Exercise inputs –
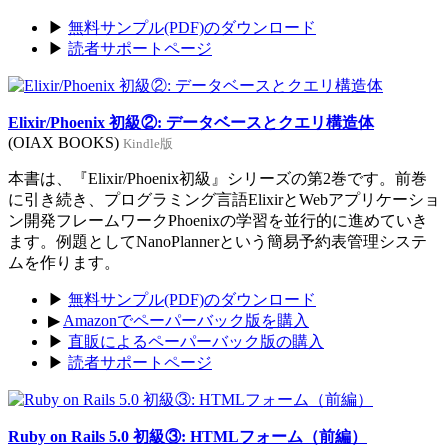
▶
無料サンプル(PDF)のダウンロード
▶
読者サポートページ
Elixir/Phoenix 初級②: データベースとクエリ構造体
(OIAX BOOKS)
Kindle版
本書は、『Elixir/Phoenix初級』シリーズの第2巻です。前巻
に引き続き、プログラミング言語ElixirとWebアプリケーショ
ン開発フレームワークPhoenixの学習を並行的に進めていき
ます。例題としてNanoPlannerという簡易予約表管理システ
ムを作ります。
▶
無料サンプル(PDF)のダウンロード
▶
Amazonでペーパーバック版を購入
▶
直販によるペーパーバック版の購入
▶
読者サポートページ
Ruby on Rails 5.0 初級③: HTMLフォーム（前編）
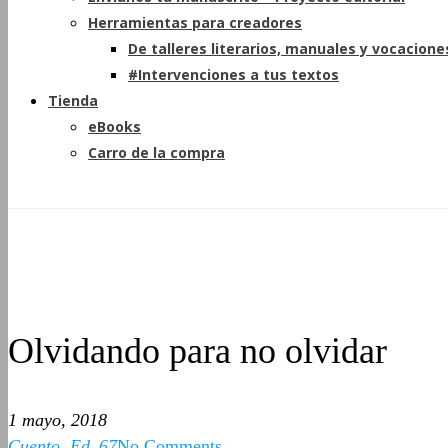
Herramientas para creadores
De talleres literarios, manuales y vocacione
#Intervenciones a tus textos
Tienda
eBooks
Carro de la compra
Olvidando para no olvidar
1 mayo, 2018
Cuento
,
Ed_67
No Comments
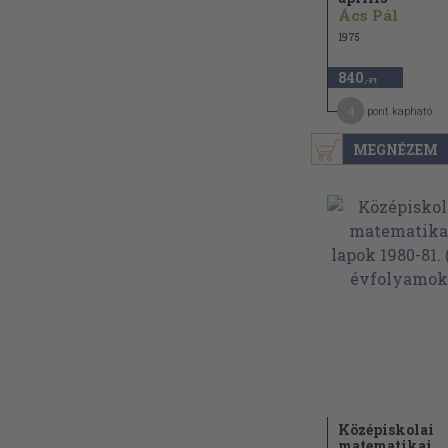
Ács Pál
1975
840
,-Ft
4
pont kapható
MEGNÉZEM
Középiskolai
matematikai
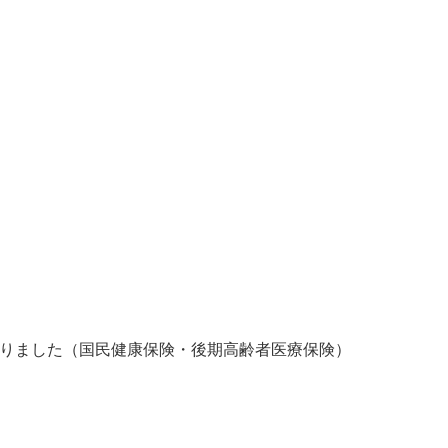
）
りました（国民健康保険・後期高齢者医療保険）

Assigned task –
Reproduce verbatim the text lines of all the records above, omitting the pictures from the output.

Output for this task –
▶
無料サンプル(PDF)のダウンロード
▶
読者サポートページ
Elixir/Phoenix 初級②: データベースとクエリ構造体
(OIAX BOOKS)
Kindle版
本書は、『Elixir/Phoenix初級』シリーズの第2巻です。前巻
に引き続き、プログラミング言語ElixirとWebアプリケーショ
ン開発フレームワークPhoenixの学習を並行的に進めていき
ます。例題としてNanoPlannerという簡易予約表管理システ
ムを作ります。
▶
無料サンプル(PDF)のダウンロード
▶
Amazonでペーパーバック版を購入
▶
直販によるペーパーバック版の購入
▶
読者サポートページ
Ruby on Rails 5.0 初級③: HTMLフォーム（前編）
Herramientas para creadores
De talleres literarios, manuales y vocacione
#Intervenciones a tus textos
Tienda
eBooks
Carro de la compra
Olvidando para no olvidar
1 mayo, 2018
Cuento
,
Ed_67
No Comments
Ács Pál
1975
840
,-Ft
4
pont kapható
MEGNÉZEM
Középiskolai
matematikai
）
りました（国民健康保険・後期高齢者医療保険）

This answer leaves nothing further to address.